[Excerto do documento]
_ _ _ _ _
O artigo 50.o da Carta dispõe que «[n]inguém pode ser julgado ou punido penalmente por um delito do qual já tenha sido absolvido ou pelo qual já tenha sido condenado na União por sentença transitada em julgado, nos termos da lei». Assim, o princípio ne bis in idem proíbe o cúmulo tanto de procedimentos como de sanções que tenham natureza penal na aceção deste artigo pelos mesmos factos e contra a mesma pessoa (v., neste sentido, Acórdão de 26 de fevereiro de 2013, Åkerberg Fransson, C‑617/10, EU:C:2013:105, n.o 34).

Quanto à natureza penal dos procedimentos e das sanções

26

No que diz respeito à apreciação da natureza penal dos procedimentos e das sanções como os que estão em causa no processo principal, há que recordar que, segundo a jurisprudência do Tribunal de Justiça, são relevantes três critérios. O primeiro é a qualificação jurídica da infração no direito interno, o segundo, a própria natureza da infração, e o terceiro, o nível de severidade da sanção suscetível de ser aplicada ao interessado (v., neste sentido, Acórdãos de 5 de junho de 2012, Bonda, C‑489/10, EU:C:2012:319, n.o 37, e de 26 de fevereiro de 2013, Åkerberg Fransson, C‑617/10, EU:C:2013:105, n.o 35).
_ _ _ _ _
[Dados extraídos]
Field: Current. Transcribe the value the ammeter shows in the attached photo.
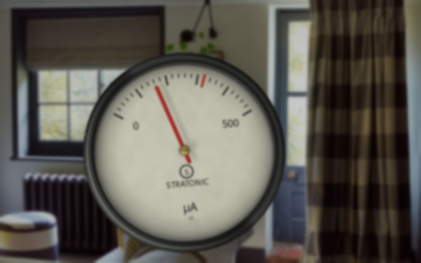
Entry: 160 µA
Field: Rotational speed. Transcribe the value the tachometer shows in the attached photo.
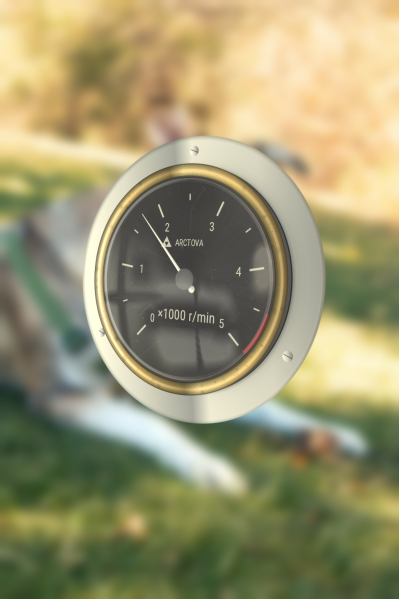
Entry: 1750 rpm
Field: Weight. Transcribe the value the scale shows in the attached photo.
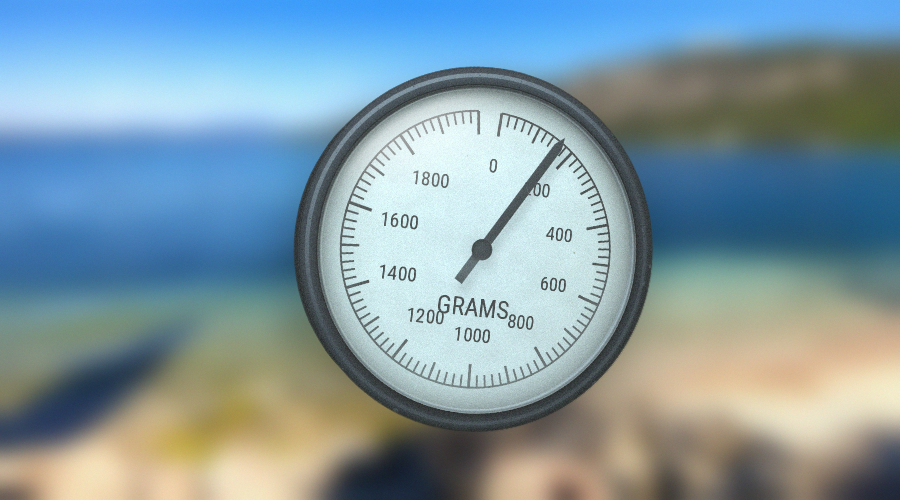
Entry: 160 g
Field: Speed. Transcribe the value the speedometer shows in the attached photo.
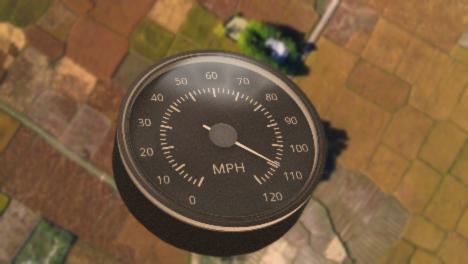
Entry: 110 mph
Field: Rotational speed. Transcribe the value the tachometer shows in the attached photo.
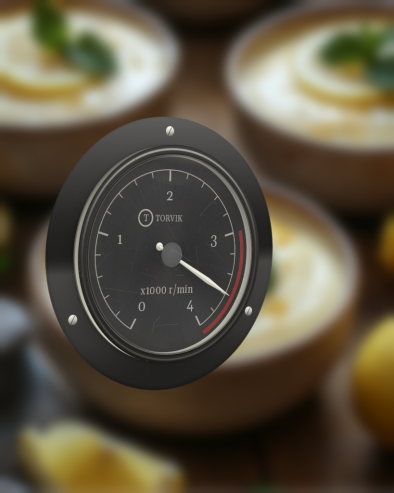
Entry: 3600 rpm
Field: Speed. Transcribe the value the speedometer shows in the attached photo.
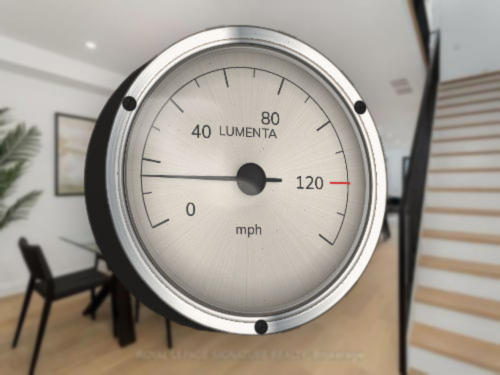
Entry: 15 mph
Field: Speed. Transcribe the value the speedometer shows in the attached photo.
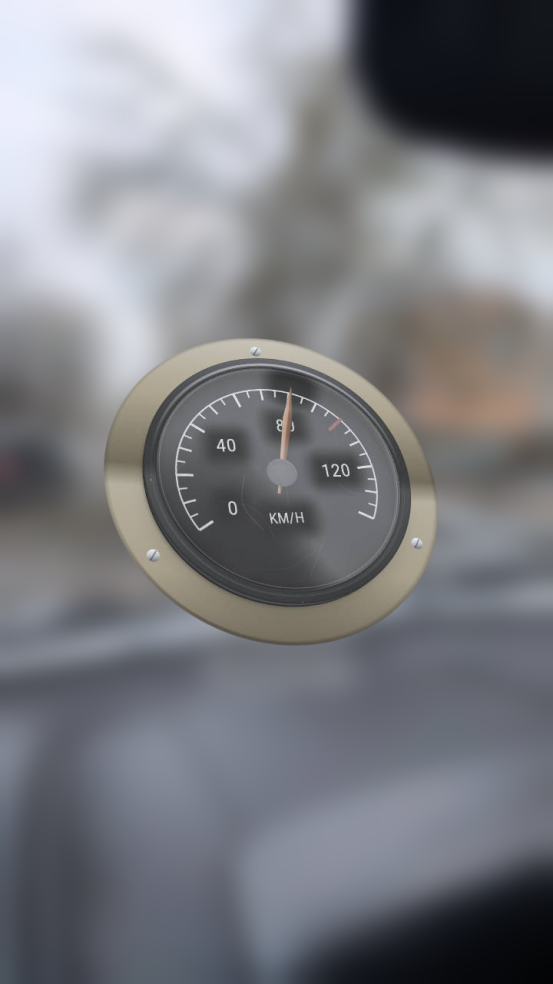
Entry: 80 km/h
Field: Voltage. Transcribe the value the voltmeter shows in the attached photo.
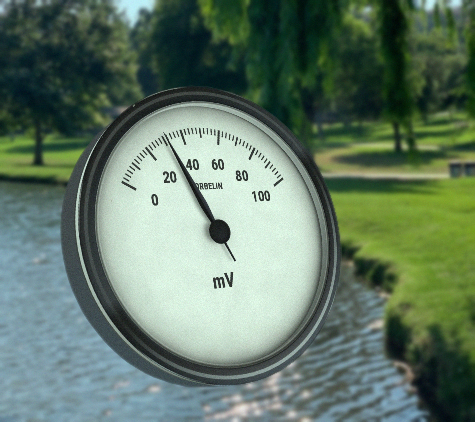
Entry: 30 mV
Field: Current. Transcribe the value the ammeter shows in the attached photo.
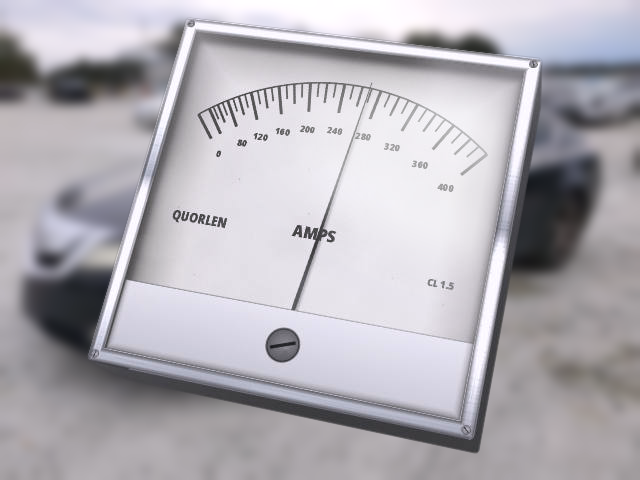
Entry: 270 A
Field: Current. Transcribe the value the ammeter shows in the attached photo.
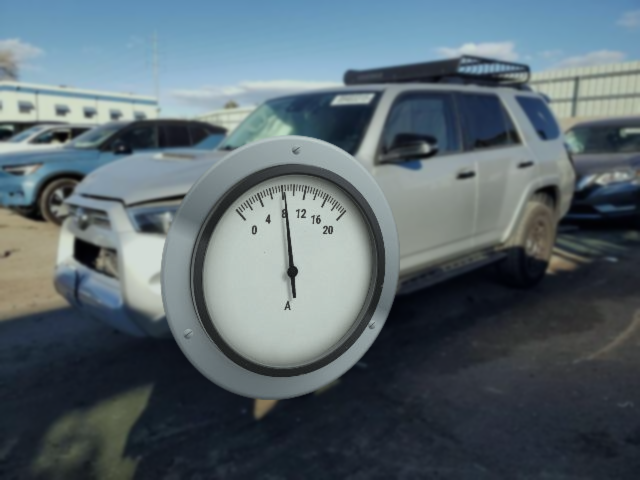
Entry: 8 A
_ _ _ _ _
[Enunciado A]
Responda, com base no excerto sobre o princípio ne bis in idem, às seguintes perguntas:
(i) Que artigo da Carta é citado no início?
(ii) Qual é o primeiro dos três critérios relevantes para apreciar a natureza penal dos procedimentos e das sanções?
(iii) Em que data foi proferido o Acórdão Bonda?
[Enunciado B] Reproduza fielmente, a partir do excerto sobre o princípio ne bis in idem, a parte que começa com as palavras "No que diz respeito" e termina com "C‑617/10, EU:C:2013:105, n.o 35).".

[Resposta A]
(i) O artigo 50.o da Carta.
(ii) A qualificação jurídica da infração no direito interno.
(iii) A 5 de junho de 2012.

[Resposta B]
No que diz respeito à apreciação da natureza penal dos procedimentos e das sanções como os que estão em causa no processo principal, há que recordar que, segundo a jurisprudência do Tribunal de Justiça, são relevantes três critérios. O primeiro é a qualificação jurídica da infração no direito interno, o segundo, a própria natureza da infração, e o terceiro, o nível de severidade da sanção suscetível de ser aplicada ao interessado (v., neste sentido, Acórdãos de 5 de junho de 2012, Bonda, C‑489/10, EU:C:2012:319, n.o 37, e de 26 de fevereiro de 2013, Åkerberg Fransson, C‑617/10, EU:C:2013:105, n.o 35).